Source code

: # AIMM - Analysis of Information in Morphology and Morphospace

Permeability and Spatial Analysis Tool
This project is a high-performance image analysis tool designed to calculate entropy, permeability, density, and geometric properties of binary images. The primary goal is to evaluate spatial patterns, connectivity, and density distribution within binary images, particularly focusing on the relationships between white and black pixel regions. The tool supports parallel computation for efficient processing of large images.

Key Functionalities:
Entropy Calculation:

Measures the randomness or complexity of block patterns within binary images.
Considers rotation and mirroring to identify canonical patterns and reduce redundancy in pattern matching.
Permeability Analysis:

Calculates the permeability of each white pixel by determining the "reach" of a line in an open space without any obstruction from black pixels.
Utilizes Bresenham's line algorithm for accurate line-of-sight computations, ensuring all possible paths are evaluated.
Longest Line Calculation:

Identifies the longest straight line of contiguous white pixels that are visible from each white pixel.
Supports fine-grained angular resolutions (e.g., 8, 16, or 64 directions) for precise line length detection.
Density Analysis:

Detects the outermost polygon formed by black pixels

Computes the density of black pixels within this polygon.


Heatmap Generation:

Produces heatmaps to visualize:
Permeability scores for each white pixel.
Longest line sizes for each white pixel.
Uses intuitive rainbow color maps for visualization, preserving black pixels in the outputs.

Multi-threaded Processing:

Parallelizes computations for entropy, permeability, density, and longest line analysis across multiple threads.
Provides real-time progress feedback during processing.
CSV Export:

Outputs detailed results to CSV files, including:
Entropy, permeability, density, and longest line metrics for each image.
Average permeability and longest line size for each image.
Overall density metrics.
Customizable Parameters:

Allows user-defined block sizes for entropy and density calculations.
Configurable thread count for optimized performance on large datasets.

= = = = =

INSTRUCTIONS TO FOLLOW »
Transcribe all the entries exactly, as they stand.

ANSWER SECTION »
Source code

: # AIMM - Analysis of Information in Morphology and Morphospace

Permeability and Spatial Analysis Tool
This project is a high-performance image analysis tool designed to calculate entropy, permeability, density, and geometric properties of binary images. The primary goal is to evaluate spatial patterns, connectivity, and density distribution within binary images, particularly focusing on the relationships between white and black pixel regions. The tool supports parallel computation for efficient processing of large images.

Key Functionalities:
Entropy Calculation:

Measures the randomness or complexity of block patterns within binary images.
Considers rotation and mirroring to identify canonical patterns and reduce redundancy in pattern matching.
Permeability Analysis:

Calculates the permeability of each white pixel by determining the "reach" of a line in an open space without any obstruction from black pixels.
Utilizes Bresenham's line algorithm for accurate line-of-sight computations, ensuring all possible paths are evaluated.
Longest Line Calculation:

Identifies the longest straight line of contiguous white pixels that are visible from each white pixel.
Supports fine-grained angular resolutions (e.g., 8, 16, or 64 directions) for precise line length detection.
Density Analysis:

Detects the outermost polygon formed by black pixels

Computes the density of black pixels within this polygon.


Heatmap Generation:

Produces heatmaps to visualize:
Permeability scores for each white pixel.
Longest line sizes for each white pixel.
Uses intuitive rainbow color maps for visualization, preserving black pixels in the outputs.

Multi-threaded Processing:

Parallelizes computations for entropy, permeability, density, and longest line analysis across multiple threads.
Provides real-time progress feedback during processing.
CSV Export:

Outputs detailed results to CSV files, including:
Entropy, permeability, density, and longest line metrics for each image.
Average permeability and longest line size for each image.
Overall density metrics.
Customizable Parameters:

Allows user-defined block sizes for entropy and density calculations.
Configurable thread count for optimized performance on large datasets.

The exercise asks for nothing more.